→ **EXERCISE AIM**: The word to find is "Péñiscola". Copy each line of the material that contains it.

→ **EXERCISE MATERIALS**:
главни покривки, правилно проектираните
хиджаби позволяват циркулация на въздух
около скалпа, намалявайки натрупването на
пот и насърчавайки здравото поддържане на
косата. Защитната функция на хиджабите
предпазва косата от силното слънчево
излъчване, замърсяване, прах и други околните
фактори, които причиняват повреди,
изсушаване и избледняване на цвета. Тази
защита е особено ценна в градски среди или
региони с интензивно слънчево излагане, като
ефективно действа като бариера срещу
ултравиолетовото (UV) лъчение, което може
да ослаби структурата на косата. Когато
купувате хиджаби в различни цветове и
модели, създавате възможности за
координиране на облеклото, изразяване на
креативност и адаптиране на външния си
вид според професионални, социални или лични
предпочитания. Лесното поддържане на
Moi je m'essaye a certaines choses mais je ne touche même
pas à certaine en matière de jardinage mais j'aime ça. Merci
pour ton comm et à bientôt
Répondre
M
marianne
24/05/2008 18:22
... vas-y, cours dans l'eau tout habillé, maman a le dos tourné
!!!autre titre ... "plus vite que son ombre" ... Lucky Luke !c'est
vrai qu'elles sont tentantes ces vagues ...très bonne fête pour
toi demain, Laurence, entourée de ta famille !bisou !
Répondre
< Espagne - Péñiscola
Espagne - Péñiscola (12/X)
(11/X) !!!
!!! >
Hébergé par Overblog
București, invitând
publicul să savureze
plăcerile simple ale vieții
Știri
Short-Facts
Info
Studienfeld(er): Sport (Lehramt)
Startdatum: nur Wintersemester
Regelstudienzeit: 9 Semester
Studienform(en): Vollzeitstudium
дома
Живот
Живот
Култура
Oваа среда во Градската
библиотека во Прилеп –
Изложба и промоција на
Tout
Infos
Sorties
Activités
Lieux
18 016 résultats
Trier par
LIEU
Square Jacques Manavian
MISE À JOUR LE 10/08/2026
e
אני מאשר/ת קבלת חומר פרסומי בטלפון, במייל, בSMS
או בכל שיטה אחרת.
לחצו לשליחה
--
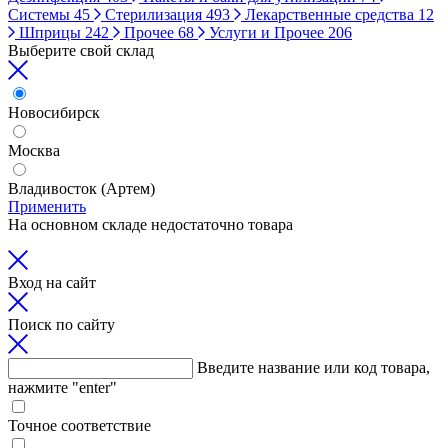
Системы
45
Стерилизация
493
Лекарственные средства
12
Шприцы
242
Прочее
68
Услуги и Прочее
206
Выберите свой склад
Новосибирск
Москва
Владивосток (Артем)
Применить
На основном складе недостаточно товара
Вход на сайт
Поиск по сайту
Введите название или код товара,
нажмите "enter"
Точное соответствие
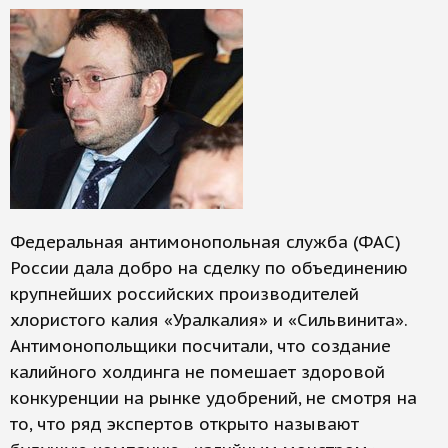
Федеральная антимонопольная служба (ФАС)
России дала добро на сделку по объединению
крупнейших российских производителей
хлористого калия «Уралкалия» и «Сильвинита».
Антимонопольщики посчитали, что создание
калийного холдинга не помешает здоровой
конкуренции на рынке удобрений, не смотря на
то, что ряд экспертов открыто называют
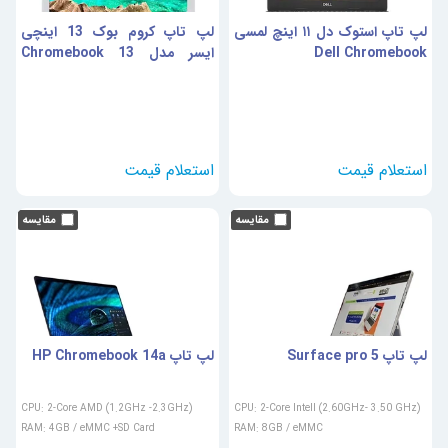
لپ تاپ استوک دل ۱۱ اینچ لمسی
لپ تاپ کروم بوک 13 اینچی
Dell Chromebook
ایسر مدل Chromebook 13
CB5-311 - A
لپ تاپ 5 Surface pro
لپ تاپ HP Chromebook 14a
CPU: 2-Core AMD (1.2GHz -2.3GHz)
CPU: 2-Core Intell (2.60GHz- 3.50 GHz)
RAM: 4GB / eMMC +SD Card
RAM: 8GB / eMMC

→ **RESPONSE**:
< Espagne - Péñiscola
Espagne - Péñiscola (12/X)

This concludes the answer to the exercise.